▶ _Work instructions_: Recast the stretch of the data below from the line containing "phylum: Chordata" through the line containing "scientific name: Vanellus chilensis", both ends included, as a numbered list with any blank lines omitted.

▶ _Material_:
============================================================

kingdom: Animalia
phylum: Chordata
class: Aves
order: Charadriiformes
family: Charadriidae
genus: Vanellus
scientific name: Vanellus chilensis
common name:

============================================================

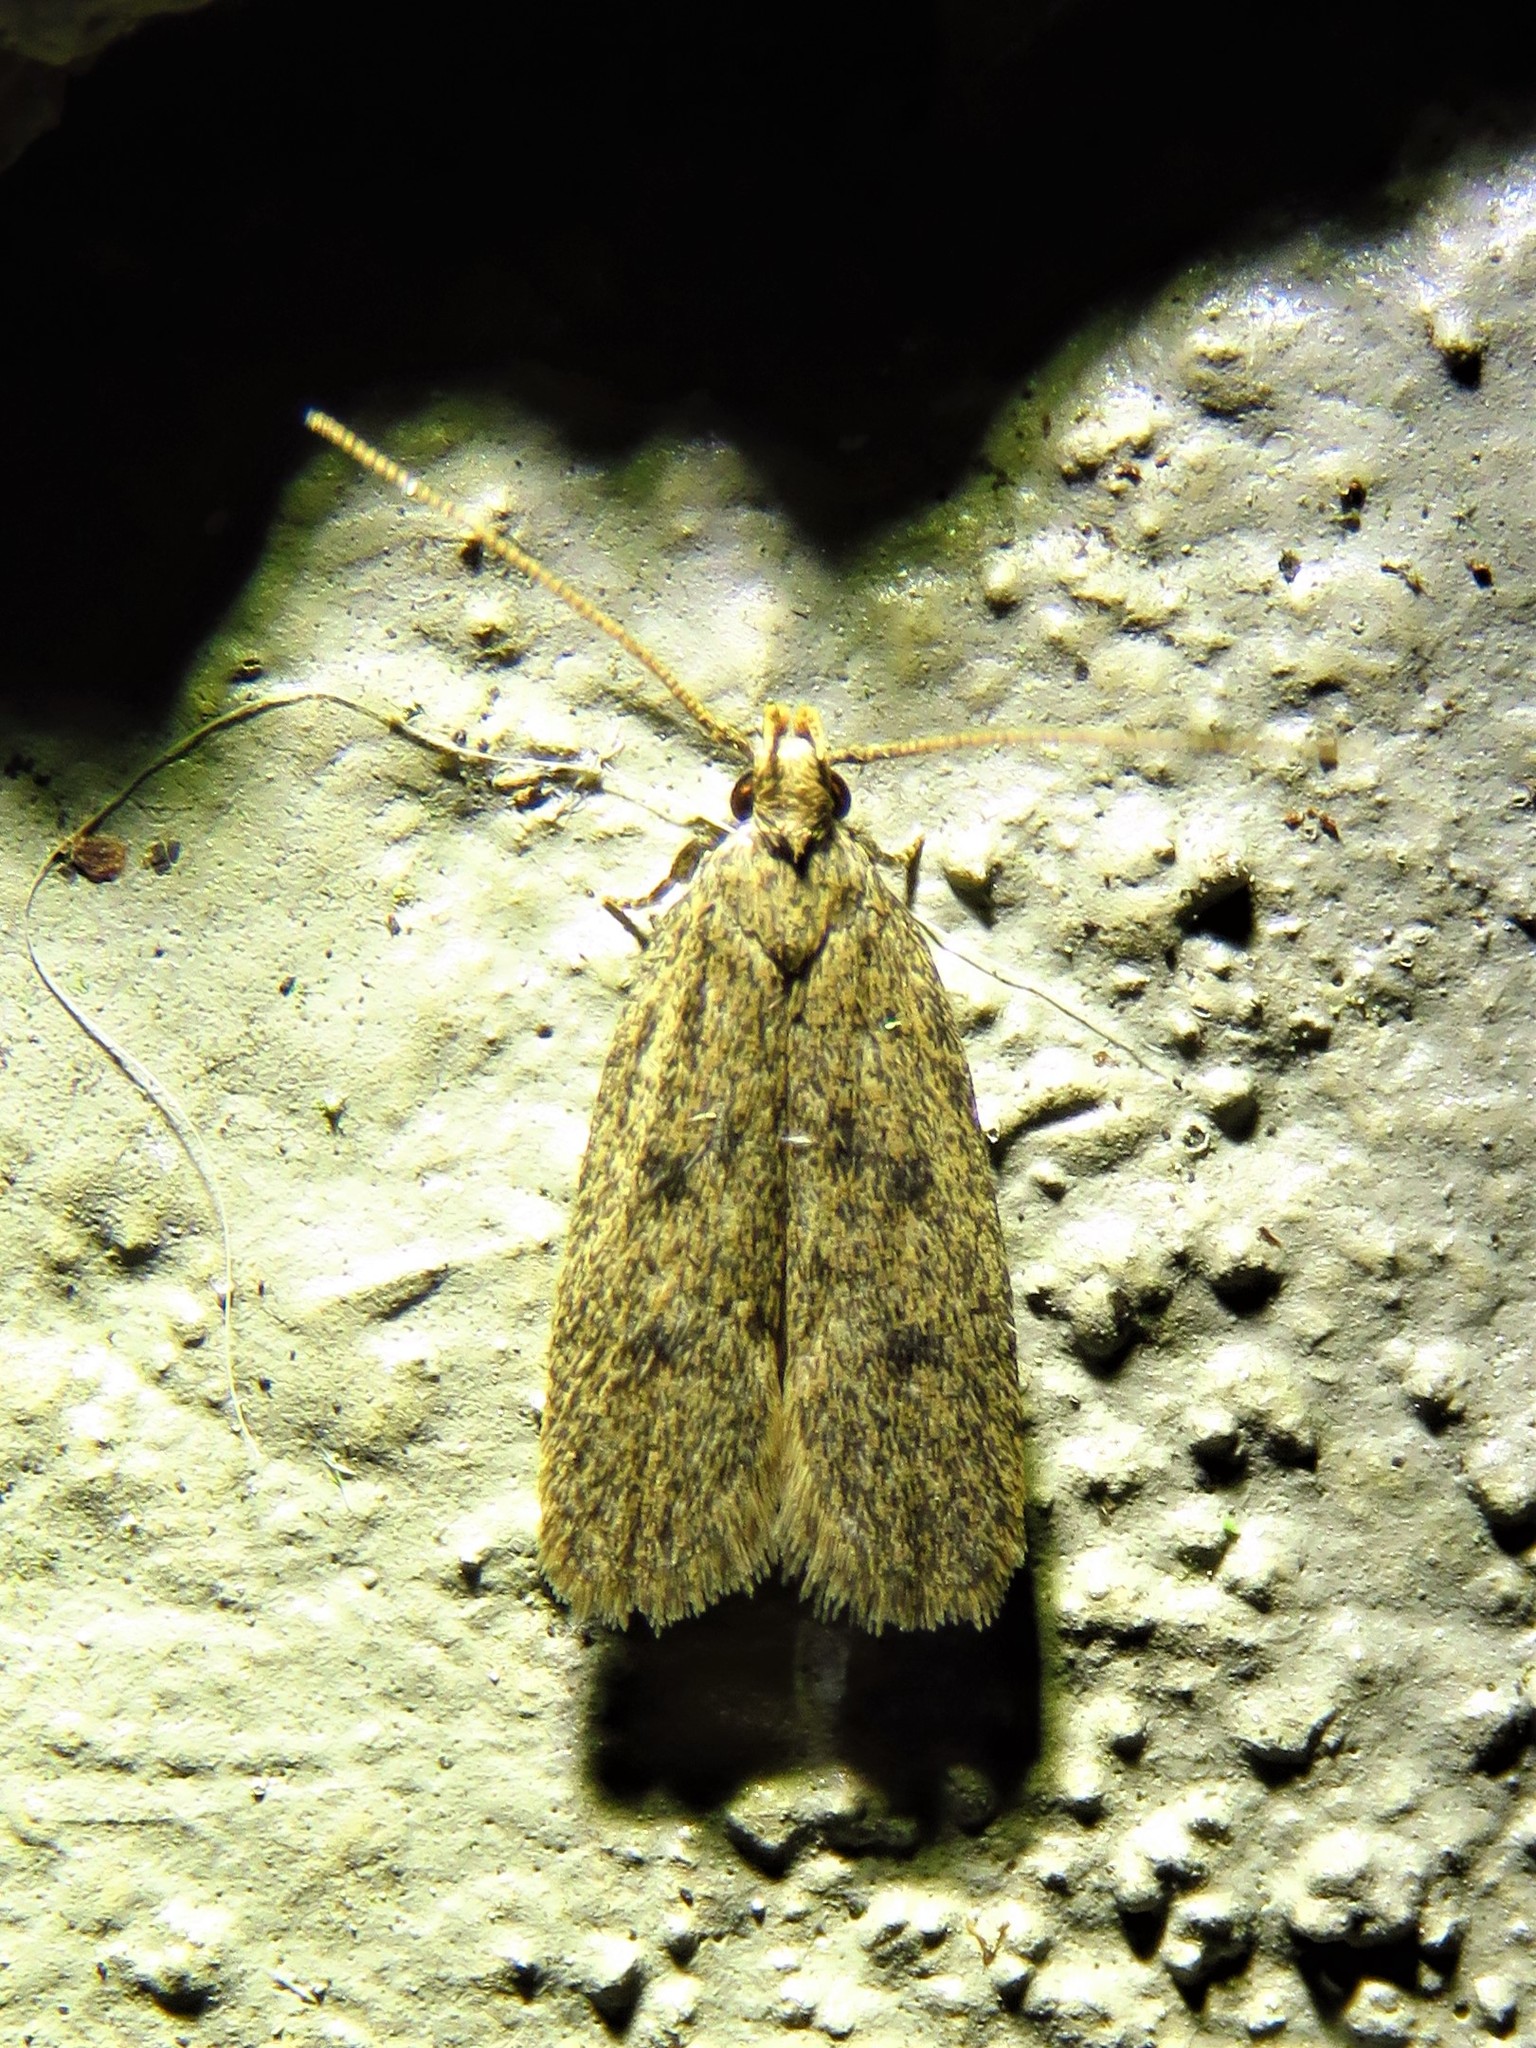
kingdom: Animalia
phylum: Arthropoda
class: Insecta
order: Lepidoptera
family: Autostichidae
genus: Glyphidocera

============================================================

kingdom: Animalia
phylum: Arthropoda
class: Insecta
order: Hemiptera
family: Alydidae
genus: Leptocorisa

============================================================

▶ _Response_:
1. phylum: Chordata
2. class: Aves
3. order: Charadriiformes
4. family: Charadriidae
5. genus: Vanellus
6. scientific name: Vanellus chilensis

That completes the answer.